Crypto

UK includes crypto investments as part of investment manager exemption

Transactions of “designated crypto assets” entered into from tax year 2022 to 2023 will qualify for the UK investment manager exemption. Some laws were announced by the UK government in April and are now enforced by Her Majesty’s Commissioners for Revenue and Customs (HMRC).

On December 20, HMRC published its legislation to define “designated crypto assets” and include them in the list of investment transactions eligible for the investment manager’s exemption.

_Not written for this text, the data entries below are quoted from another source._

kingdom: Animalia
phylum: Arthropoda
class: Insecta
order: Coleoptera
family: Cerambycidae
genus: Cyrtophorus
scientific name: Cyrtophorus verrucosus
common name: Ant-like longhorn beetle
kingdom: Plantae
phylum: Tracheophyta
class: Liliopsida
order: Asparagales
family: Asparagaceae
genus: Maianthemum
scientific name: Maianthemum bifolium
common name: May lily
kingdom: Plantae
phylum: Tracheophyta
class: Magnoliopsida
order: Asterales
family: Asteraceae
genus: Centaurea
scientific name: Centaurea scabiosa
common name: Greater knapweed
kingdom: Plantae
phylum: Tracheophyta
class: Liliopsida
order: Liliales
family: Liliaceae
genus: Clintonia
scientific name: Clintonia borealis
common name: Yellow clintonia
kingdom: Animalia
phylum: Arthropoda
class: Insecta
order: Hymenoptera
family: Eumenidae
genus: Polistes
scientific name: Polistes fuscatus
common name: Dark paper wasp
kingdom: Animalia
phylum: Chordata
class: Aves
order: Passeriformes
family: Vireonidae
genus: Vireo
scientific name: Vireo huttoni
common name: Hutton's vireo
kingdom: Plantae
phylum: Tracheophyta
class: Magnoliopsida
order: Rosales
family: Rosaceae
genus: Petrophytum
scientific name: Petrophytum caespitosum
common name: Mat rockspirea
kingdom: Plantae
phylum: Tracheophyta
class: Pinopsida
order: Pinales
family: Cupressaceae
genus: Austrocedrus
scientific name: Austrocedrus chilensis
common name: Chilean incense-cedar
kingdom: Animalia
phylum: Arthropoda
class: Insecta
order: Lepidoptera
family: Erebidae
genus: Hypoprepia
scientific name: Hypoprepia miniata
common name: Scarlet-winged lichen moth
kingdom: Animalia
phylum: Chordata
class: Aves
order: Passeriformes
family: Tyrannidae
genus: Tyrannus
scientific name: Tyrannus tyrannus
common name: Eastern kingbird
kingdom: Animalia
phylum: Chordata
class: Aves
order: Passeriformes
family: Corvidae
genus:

The regulation, which will come into effect on January 1, 2023, does not contain a positive definition of “designated crypto assets”. However, citing section 2 of the Investment Transactions (Tax) Regulations 2014, it refers in particular to the class of “investment transactions”. Thus, the transaction for the provision of services during the period that the crypto asset is held by the non-UK resident will not be counted.

The Investment Manager Exemption (IME) serves the UK as a tool to reinforce the country’s status as a financial hub. It gives non-UK resident investors the right to appoint UK-based investment managers to carry out certain investment transactions on their behalf, without bringing them within the scope of UK taxation.

Related: UK Advances Crypto Efforts Through Financial Services Reforms

Thus, “designated crypto-assets” will be assimilated to shares and other assets under the governance of UK funds, acting on behalf of non-UK investors. Such a measure was introduced as part of the government’s FinTech sector strategy on April 4. As the advice document States:

“This will provide certainty of tax treatment for UK investment managers and their non-UK resident investors looking to include crypto-assets in their portfolios, and we expect it will also encourage new crypto investment management businesses. -active to settle in the UK”

As HMRC’s decision reflects the previous government’s long-term strategy, there are signs of a change of altitude among UK regulators. Ashley Alder, who will take control of the UK’s Financial Conduct Authority (FCA), the country’s main financial regulator, recently told the members of the treasury that cryptocurrency-related companies were “deliberately evasive” and suggested the industry facilitated money laundering.